# NYC Electrical Codes



## wpl44457 (Mar 2, 2012)

Is there a NYC Electrical Code requiring all Elevator Hoist Motors to be 
CSA-US approved and labeled? Where can I find this Code ?


----------



## Dennis Alwon (May 9, 2009)

bump


----------



## GDK 13 (Oct 6, 2009)

I just checked my amendments and didn't see that mentioned in article 620. Take a look at 620.1 in the 08 NEC, which is what we work off of right now. It mentions the CSA in there, and where to look for more info on it. Hope that helps.


----------



## wpl44457 (Mar 2, 2012)

*Thank you.*



GDK 13 said:


> I just checked my amendments and didn't see that mentioned in article 620. Take a look at 620.1 in the 08 NEC, which is what we work off of right now. It mentions the CSA in there, and where to look for more info on it. Hope that helps.

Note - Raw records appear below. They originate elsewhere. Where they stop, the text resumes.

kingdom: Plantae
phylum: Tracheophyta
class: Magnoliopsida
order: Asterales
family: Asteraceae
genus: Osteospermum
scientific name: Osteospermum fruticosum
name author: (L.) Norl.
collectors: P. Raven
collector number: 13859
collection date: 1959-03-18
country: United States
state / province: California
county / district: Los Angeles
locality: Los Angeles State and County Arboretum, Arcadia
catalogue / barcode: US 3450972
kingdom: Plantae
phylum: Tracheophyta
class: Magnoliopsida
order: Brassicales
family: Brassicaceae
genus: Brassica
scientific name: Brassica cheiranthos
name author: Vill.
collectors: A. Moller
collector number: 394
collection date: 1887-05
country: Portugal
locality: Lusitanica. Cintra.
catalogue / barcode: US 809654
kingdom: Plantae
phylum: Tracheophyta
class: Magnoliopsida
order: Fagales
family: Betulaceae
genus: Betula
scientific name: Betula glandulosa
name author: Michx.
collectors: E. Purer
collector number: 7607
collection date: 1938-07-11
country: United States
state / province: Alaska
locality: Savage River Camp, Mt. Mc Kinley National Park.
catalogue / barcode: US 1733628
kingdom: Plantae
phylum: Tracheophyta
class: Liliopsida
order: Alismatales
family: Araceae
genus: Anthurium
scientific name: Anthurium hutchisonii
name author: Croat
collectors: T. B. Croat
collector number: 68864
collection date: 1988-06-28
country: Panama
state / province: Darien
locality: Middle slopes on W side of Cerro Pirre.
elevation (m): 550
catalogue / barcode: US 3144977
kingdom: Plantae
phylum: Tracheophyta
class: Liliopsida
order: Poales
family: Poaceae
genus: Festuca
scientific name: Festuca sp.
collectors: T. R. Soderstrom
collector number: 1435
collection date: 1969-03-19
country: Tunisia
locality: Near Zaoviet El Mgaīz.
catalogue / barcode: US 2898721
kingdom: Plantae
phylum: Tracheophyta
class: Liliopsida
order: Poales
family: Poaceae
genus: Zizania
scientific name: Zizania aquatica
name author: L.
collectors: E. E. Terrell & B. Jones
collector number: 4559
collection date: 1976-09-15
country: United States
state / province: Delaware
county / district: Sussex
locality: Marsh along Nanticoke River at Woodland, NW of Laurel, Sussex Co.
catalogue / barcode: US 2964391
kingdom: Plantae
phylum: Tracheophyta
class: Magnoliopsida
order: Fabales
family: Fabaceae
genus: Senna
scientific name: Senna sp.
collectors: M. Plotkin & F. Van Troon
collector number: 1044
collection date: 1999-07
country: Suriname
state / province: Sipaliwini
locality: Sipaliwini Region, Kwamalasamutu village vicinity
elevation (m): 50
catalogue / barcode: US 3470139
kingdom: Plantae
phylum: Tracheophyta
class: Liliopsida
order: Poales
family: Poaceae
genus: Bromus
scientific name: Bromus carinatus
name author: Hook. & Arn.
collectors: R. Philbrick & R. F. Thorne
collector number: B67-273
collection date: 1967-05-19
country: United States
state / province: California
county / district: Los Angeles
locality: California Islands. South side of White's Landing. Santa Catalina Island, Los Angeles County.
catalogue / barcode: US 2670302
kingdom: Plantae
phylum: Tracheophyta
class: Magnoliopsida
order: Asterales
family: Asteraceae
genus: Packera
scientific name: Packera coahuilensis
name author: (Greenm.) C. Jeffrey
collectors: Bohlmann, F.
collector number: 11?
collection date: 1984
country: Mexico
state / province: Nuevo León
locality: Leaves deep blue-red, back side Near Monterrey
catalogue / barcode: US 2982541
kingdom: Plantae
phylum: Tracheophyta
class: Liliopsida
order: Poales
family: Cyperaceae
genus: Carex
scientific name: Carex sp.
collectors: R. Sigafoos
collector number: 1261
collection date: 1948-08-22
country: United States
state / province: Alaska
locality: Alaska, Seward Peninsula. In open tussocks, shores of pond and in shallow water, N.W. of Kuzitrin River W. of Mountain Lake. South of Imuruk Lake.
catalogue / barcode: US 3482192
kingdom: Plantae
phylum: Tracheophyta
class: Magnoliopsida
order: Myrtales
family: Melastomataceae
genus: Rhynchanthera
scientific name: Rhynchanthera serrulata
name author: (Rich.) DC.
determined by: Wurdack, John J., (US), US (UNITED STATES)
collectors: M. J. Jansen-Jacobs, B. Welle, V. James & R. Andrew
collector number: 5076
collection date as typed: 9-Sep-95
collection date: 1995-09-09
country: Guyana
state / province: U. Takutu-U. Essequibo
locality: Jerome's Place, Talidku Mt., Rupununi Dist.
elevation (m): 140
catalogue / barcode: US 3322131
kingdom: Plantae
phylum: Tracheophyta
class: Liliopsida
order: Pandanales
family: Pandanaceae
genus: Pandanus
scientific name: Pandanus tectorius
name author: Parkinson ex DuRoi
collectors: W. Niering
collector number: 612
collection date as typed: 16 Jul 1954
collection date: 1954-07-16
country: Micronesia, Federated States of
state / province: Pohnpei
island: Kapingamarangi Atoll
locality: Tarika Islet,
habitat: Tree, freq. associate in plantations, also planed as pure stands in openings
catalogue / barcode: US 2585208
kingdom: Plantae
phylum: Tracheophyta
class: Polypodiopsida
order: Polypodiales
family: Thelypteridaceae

I am having elevator hoist motors failing Electrical inspections in NYC for non compliance with a CSA-US nameplate.


----------



## GDK 13 (Oct 6, 2009)

wpl44457 said:


> I am having elevator hoist motors failing Electrical inspections in NYC for non compliance with a CSA-US nameplate.


I don't do that kind of work, so I'm not familiar with it. Are they telling you what they want done in order to pass it? Just change the nameplate?


----------